TASK TO COMPLETE: Render the lines that begin at the one containing "administración" and end with the one containing "Santos si después" as a numbered list, skipping any blank lines.

Saved data records
<<<<

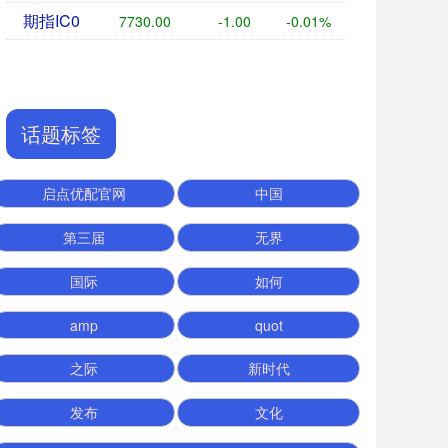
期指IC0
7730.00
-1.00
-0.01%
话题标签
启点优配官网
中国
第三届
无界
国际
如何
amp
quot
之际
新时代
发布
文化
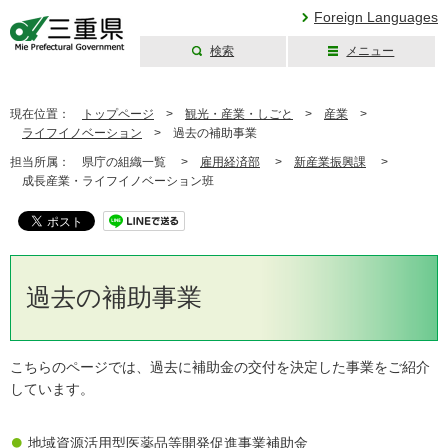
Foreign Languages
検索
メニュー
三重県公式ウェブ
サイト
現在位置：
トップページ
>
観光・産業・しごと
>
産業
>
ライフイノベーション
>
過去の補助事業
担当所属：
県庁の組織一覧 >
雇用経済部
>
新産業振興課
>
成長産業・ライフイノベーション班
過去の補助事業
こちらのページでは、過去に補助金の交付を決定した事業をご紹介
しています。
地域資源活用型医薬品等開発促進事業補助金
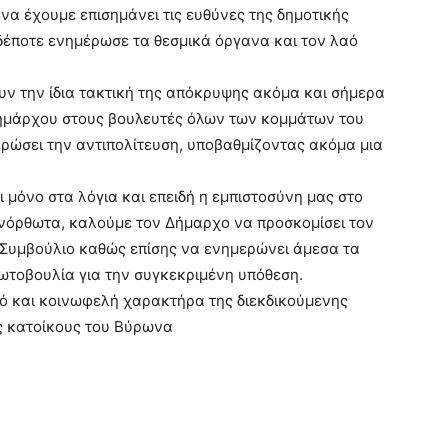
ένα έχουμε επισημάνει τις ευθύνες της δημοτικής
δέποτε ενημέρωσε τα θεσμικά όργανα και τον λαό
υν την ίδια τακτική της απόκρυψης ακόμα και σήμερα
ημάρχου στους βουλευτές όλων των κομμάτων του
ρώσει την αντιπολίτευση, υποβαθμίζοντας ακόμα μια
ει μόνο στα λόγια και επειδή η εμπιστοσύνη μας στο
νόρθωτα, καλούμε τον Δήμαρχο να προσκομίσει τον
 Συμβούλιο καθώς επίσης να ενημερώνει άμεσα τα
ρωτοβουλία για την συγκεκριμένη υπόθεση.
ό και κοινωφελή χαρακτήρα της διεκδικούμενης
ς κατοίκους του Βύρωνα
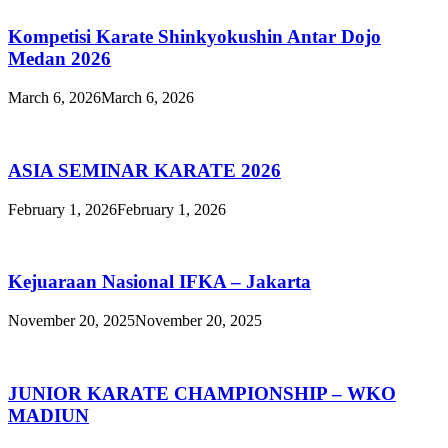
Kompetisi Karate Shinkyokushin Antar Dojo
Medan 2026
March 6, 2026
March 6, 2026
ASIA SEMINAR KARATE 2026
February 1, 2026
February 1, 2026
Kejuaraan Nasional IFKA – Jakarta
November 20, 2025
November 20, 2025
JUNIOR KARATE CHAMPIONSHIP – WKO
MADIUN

>>>>
<<<<

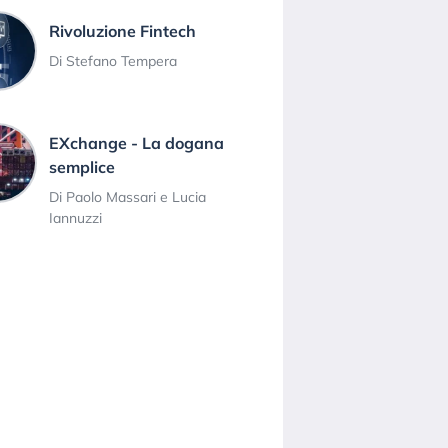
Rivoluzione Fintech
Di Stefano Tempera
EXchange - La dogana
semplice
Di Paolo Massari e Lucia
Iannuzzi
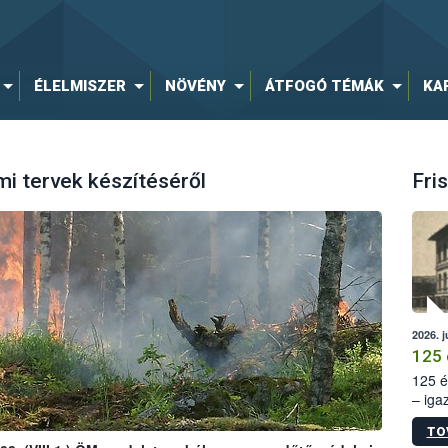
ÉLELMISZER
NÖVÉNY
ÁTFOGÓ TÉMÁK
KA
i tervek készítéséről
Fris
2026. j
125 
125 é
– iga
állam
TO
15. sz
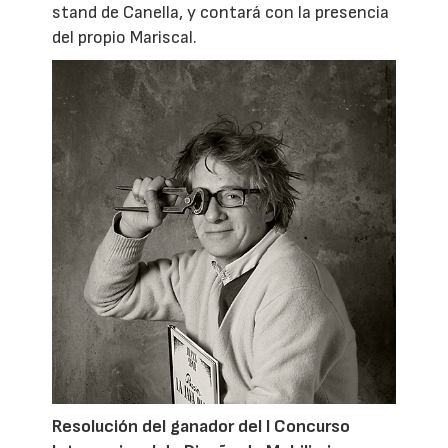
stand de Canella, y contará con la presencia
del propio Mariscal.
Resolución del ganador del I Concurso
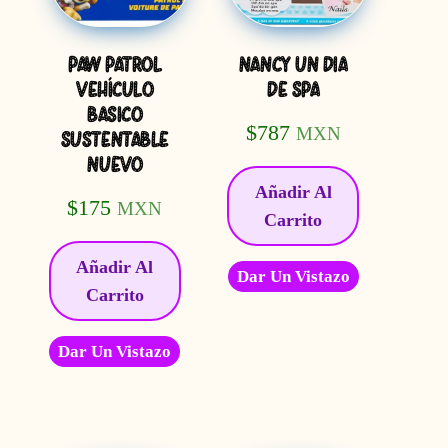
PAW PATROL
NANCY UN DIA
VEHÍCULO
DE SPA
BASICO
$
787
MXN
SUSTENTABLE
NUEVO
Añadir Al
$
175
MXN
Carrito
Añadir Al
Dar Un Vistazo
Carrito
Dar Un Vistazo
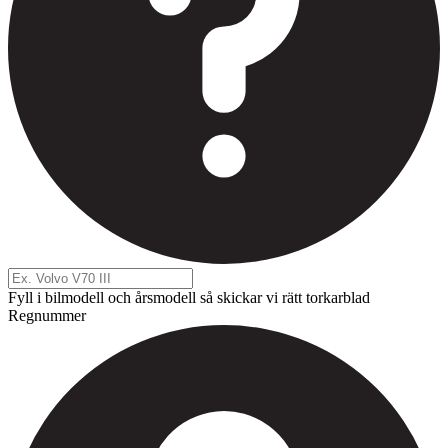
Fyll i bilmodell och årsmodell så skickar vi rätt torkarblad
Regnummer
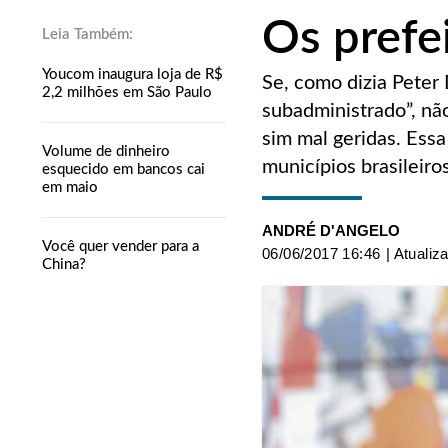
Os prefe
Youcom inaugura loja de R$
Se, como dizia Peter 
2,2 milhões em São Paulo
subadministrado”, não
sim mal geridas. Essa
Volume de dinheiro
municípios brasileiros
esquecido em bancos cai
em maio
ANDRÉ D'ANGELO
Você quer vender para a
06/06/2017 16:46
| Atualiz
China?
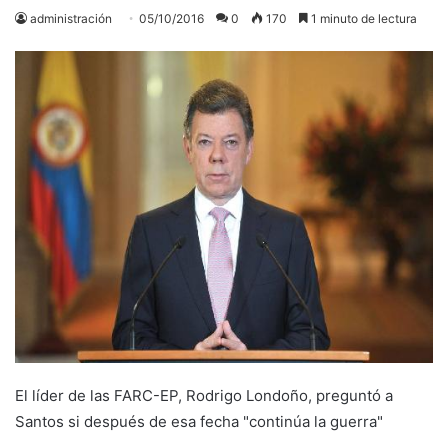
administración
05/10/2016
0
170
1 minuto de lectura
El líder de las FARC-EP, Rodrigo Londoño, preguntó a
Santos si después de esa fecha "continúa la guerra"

>>>>

EXERCISE RESULT:
1. administración
2. 05/10/2016
3. 0
4. 170
5. 1 minuto de lectura
6. El líder de las FARC-EP, Rodrigo Londoño, preguntó a
7. Santos si después de esa fecha "continúa la guerra"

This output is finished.